Адам еще узнает свой ад — по мере того, как автор, сочиняющий стихи, как стихи, но и как прозу, а прозу, как библию (это и есть библия — книга), он, уплощающий жирно поблескивающую графику (бумага мелованная) в проектный рулон (лабиринт — четверг, ха-ха, а не среда обитания! — сколькикомнатную нору дадут мне, читающему проектные обоснования и слушающему музыку ватманского листа?)... По мере того, как он будет длить свой мучительный хорал, бывший Адам узнает свой ад и тысячу раз поменяет имя.

Отойди в сторону, девочка, я попробую это сказать, думает он, я попытаюсь за нас двоих. Нет нас двоих, эти слова не делятся на два. Видимо, нужно и мне отойти в сторону, освободить поле, пусть постоит под паром.
──────────────────────────────
→ **Что нужно сделать**
(A) Перепишите слово в слово часть фрагмента текста от «Адам еще узнает» до «раз поменяет имя.».
(B) Ответьте по фрагменту текста на вопросы:
(i) Сколько раз бывший Адам поменяет имя?
(ii) Какая бумага упомянута в скобках?
(iii) Кого он просит отойти в сторону?
(C) Продолжите фрагмент текста, начав сразу после его последнего предложения.
──────────────────────────────
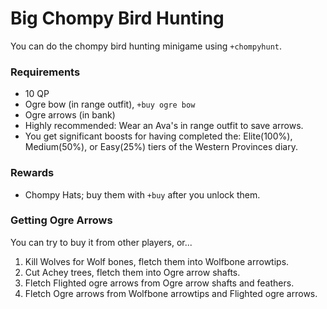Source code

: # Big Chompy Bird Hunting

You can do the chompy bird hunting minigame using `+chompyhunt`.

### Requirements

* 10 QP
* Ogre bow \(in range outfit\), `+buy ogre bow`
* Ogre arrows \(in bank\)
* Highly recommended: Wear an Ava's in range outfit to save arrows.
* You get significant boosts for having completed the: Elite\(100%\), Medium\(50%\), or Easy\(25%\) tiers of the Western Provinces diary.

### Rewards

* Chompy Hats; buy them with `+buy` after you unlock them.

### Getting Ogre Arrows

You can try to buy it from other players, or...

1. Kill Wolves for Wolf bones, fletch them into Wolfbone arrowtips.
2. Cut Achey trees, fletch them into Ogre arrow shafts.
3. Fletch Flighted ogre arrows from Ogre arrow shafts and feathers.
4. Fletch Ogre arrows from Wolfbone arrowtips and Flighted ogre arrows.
──────────────────────────────
→ **Ответы по номерам**
(A)
Адам еще узнает свой ад — по мере того, как автор, сочиняющий стихи, как стихи, но и как прозу, а прозу, как библию (это и есть библия — книга), он, уплощающий жирно поблескивающую графику (бумага мелованная) в проектный рулон (лабиринт — четверг, ха-ха, а не среда обитания! — сколькикомнатную нору дадут мне, читающему проектные обоснования и слушающему музыку ватманского листа?)... По мере того, как он будет длить свой мучительный хорал, бывший Адам узнает свой ад и тысячу раз поменяет имя.

(B)
(i) Тысячу раз.
(ii) Мелованная.
(iii) Девочку.

(C)
Заратустра, Фридрих (да, никакой не Родион и даже не Федор) Раскольников, Галина Ивановна, Валюша... Дзын. Обэриутские байки (будто-бы-страницы-из-дневника) на фоне переустройства утомленного мира чувств и бесчувствия. Тютчев тоже жил в Мюнхене и встречался с Гейне, которому очень понравилась сестра жены Тютчева. При чем здесь Тютчев? Видимо, при том, что в загранице (а Соловьев живет в той самой баварской столице) какие-то русские межчеловеческие процедуры становятся нервнее.

Мир вибрирует бесконечно — и на разных языках.

Еще есть слово — мембрана.

Такие тексты, как метатекст Соловьева, в равной степени могут обозначать и смерть литературы, и ее возрождение.

Русская медлительная речь тихо и плавно течет в этих берегах, нервно превращаясь время от времени в громкую и не совсем русскую или совсем не русскую.

Метатекст может быть мертвой водой, что необходима для того, чтобы собрать воедино порубленное богатырское тело.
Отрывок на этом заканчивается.